For the second question, Intel's Pentium III serial number is not an authentication method it is an identification method. The example of a passport illustrates the difference: I can authenticate my identity using my passport. I present myself at the border with my passport, and the official can verify that the passport is real, and it has my photo in it. No border would accept me without a passport if I said, "My passport number is...". In computing terms, the serial number verification program could be executed in a virtual machine that can be configured to report any desired serial number. Strong authentication must assume a hostile environment. Is the serial number totally useless? No, if you assume a non-hostile environment, it is a useful identifier, for example for asset tracking and management.
An example of software identification is the Microsoft Office GUID. This is also not an authentication mechanism. The GUID identifies the installation of Office the document was originally created on. Also, it does not fulfil another important function required for verifying a document: integrity. It does not guarantee that the document has not been modified since leaving that Office installation (for example, by the addition of a virus).
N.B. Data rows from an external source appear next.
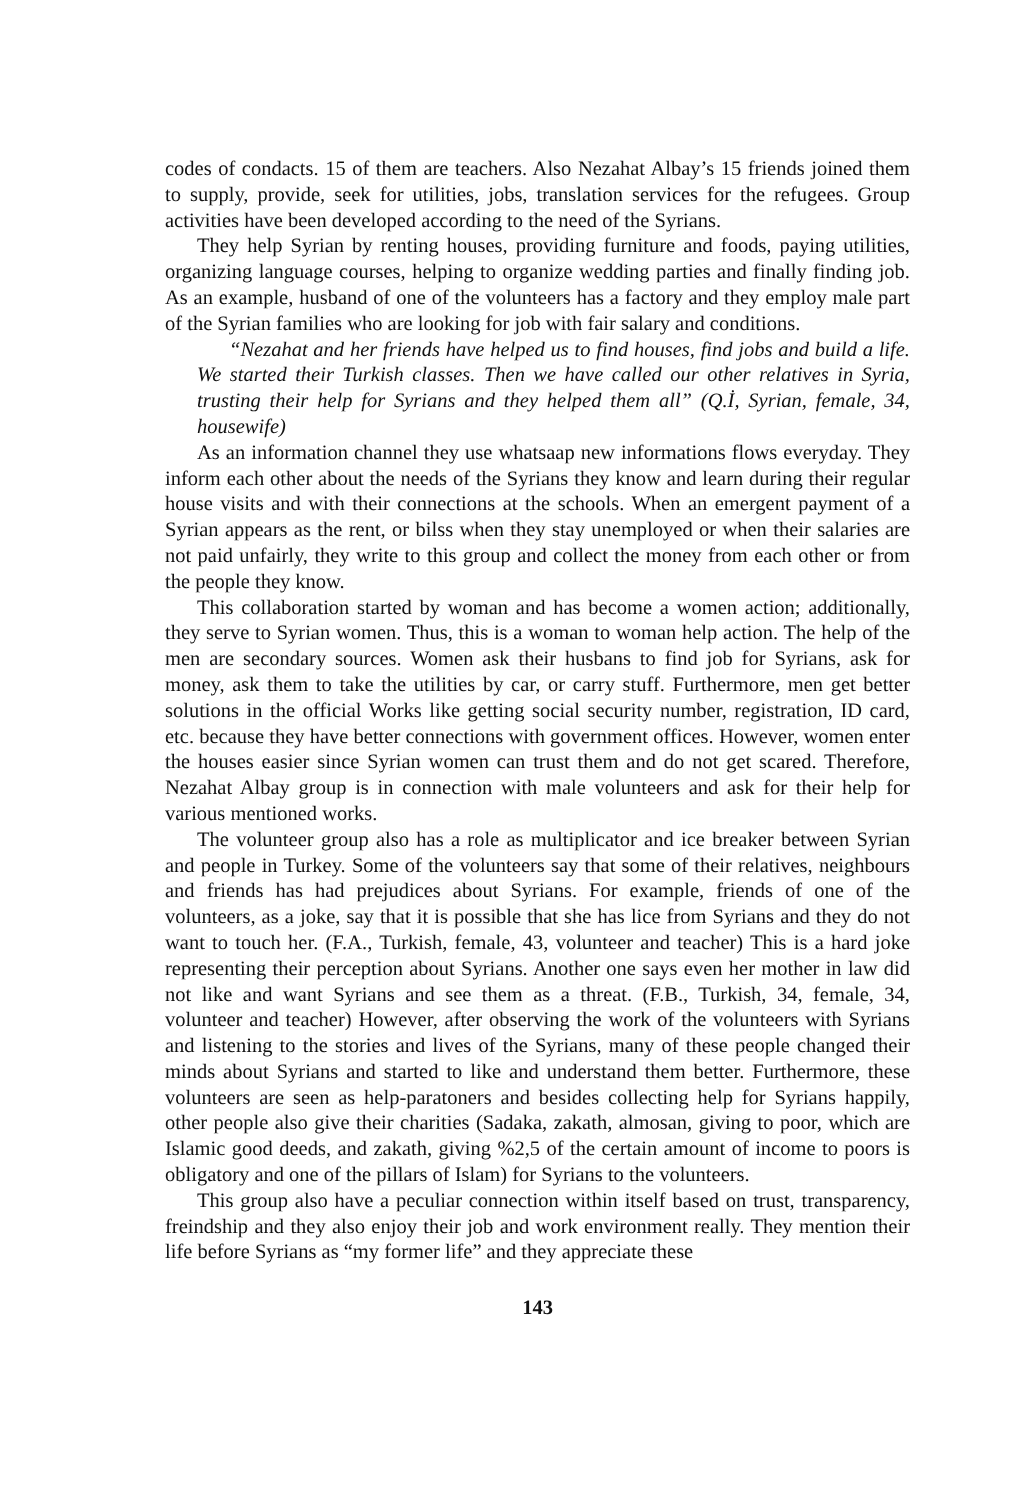codes of condacts. 15 of them are teachers. Also Nezahat Albay’s 15 friends joined them to supply, provide, seek for utilities, jobs, translation services for the refugees. Group activities have been developed according to the need of the Syrians.
They help Syrian by renting houses, providing furniture and foods, paying utilities, organizing language courses, helping to organize wedding parties and finally finding job. As an example, husband of one of the volunteers has a factory and they employ male part of the Syrian families who are looking for job with fair salary and conditions.
“Nezahat and her friends have helped us to find houses, find jobs and build a life. We started their Turkish classes. Then we have called our other relatives in Syria, trusting their help for Syrians and they helped them all” (Q.İ, Syrian, female, 34, housewife)
As an information channel they use whatsaap new informations flows everyday. They inform each other about the needs of the Syrians they know and learn during their regular house visits and with their connections at the schools. When an emergent payment of a Syrian appears as the rent, or bilss when they stay unemployed or when their salaries are not paid unfairly, they write to this group and collect the money from each other or from the people they know.
This collaboration started by woman and has become a women action; additionally, they serve to Syrian women. Thus, this is a woman to woman help action. The help of the men are secondary sources. Women ask their husbans to find job for Syrians, ask for money, ask them to take the utilities by car, or carry stuff. Furthermore, men get better solutions in the official Works like getting social security number, registration, ID card, etc. because they have better connections with government offices. However, women enter the houses easier since Syrian women can trust them and do not get scared. Therefore, Nezahat Albay group is in connection with male volunteers and ask for their help for various mentioned works.
The volunteer group also has a role as multiplicator and ice breaker between Syrian and people in Turkey. Some of the volunteers say that some of their relatives, neighbours and friends has had prejudices about Syrians. For example, friends of one of the volunteers, as a joke, say that it is possible that she has lice from Syrians and they do not want to touch her. (F.A., Turkish, female, 43, volunteer and teacher) This is a hard joke representing their perception about Syrians. Another one says even her mother in law did not like and want Syrians and see them as a threat. (F.B., Turkish, 34, female, 34, volunteer and teacher) However, after observing the work of the volunteers with Syrians and listening to the stories and lives of the Syrians, many of these people changed their minds about Syrians and started to like and understand them better. Furthermore, these volunteers are seen as help-paratoners and besides collecting help for Syrians happily, other people also give their charities (Sadaka, zakath, almosan, giving to poor, which are Islamic good deeds, and zakath, giving %2,5 of the certain amount of income to poors is obligatory and one of the pillars of Islam) for Syrians to the volunteers.
This group also have a peculiar connection within itself based on trust, transparency, freindship and they also enjoy their job and work environment really. They mention their life before Syrians as “my former life” and they appreciate these
143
The last two examples have been used to illustrate how privacy advocates were obstructing strong authentication. I disagree - these identifiers cannot be used for strong authentication, but they can erode privacy and anonymity. In order to achieve anonymity, the communication must have no identification of its source. Therefore, an identifier like the PIII serial number or Office GUID is sufficient to destroy anonymity but they are insufficient for the non-repudiation required of authentication.
The situation was particularly bad for the Pentium III serial number in its' original form, because it could not be disabled. Users, therefore, could not choose whether their processor was identified.
These are both cases where the inclusion of an identifier without the user's consent makes it more difficult for people to choose anonymity. Anonymity does have an important role in a free society - Watergate is just one example where the whistle-blower required anonymity, and just the same newspaper that would refuse to publish an unsigned letter published a properly investigated story that came from an anonymous tip-off.
We need an infrastructure that allows us to choose between authentication and anonymity. The examples of the Pentium III serial number and the Office GUID are not examples of authentication or of governments seeking to suppress authentication. They are certainly not a worrying trend for those who hope to see smartcards employed as a universal authentication feature because smartcards are fundamentally different from these examples.
Smartcards and similar tokens do not have this flaw of enforced identification or authentication. In the best implementations, the private key never leaves the card. The user therefore has a simple, physical method to prevent unwanted authentication: remove the card from the reader, or better, only insert it when authentication is desired. Of course these implementations involve the use of strong public key cryptography, which is the technology the US Government has been trying to restrict.
This does not imply that smartcards and tokens are a perfect solution for authentication. One vulnerability is that, when the user reads the agreement on screen, enters the card password and clicks "sign", they trust the software to present the same agreement to the card as they saw on screen. Nevertheless, smartcards and tokens do solve several problems and I expect them to become more common.
Total online anonymity is like a city of masked people; the opposite extreme is a city of people with their names tattooed on their foreheads. The reality is somewhere in-between, and much more complex: we have no way of identifying the vast majority of people we pass on the street, but in some situations we identify and authenticate ourselves by much stronger methods. We need the same choice in cyberspace.